··· Supplied information

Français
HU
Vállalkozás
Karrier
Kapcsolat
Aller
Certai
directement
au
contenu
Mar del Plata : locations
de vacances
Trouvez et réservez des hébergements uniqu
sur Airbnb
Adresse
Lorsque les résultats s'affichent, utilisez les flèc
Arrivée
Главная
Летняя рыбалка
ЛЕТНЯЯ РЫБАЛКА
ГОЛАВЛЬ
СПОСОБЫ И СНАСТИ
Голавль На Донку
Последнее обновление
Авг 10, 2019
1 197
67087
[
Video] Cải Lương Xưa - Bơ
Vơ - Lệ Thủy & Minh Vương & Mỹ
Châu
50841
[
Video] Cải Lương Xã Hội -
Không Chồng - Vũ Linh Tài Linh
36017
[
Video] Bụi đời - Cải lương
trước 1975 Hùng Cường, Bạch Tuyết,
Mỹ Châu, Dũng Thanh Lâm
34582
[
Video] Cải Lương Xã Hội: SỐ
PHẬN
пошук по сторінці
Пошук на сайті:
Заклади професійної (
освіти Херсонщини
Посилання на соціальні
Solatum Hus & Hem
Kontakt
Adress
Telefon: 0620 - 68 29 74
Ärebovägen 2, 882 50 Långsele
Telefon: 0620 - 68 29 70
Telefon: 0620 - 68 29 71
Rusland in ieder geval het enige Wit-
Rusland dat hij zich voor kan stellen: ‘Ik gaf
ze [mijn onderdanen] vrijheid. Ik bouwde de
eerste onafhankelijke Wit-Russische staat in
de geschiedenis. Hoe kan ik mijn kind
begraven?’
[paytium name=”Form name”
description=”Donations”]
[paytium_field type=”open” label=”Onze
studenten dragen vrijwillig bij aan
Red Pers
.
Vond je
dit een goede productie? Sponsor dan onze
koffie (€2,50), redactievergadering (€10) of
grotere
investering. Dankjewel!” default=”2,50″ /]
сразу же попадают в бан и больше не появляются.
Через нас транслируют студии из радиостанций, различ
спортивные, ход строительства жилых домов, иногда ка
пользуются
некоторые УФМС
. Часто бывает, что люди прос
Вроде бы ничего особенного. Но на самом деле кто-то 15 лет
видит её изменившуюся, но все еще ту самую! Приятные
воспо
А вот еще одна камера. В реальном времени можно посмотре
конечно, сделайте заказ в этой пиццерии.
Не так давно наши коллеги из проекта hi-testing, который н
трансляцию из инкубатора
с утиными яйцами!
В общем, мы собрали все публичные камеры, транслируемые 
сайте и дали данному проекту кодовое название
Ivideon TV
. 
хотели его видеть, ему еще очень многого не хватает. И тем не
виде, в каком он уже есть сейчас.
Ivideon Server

······

* Job item
Copy the items line for line, beginning with the very first line and ending with the line that contains "trước 1975 Hùng".

* Completed exercise
Français
HU
Vállalkozás
Karrier
Kapcsolat
Aller
Certai
directement
au
contenu
Mar del Plata : locations
de vacances
Trouvez et réservez des hébergements uniqu
sur Airbnb
Adresse
Lorsque les résultats s'affichent, utilisez les flèc
Arrivée
Главная
Летняя рыбалка
ЛЕТНЯЯ РЫБАЛКА
ГОЛАВЛЬ
СПОСОБЫ И СНАСТИ
Голавль На Донку
Последнее обновление
Авг 10, 2019
1 197
67087
[
Video] Cải Lương Xưa - Bơ
Vơ - Lệ Thủy & Minh Vương & Mỹ
Châu
50841
[
Video] Cải Lương Xã Hội -
Không Chồng - Vũ Linh Tài Linh
36017
[
Video] Bụi đời - Cải lương
trước 1975 Hùng Cường, Bạch Tuyết,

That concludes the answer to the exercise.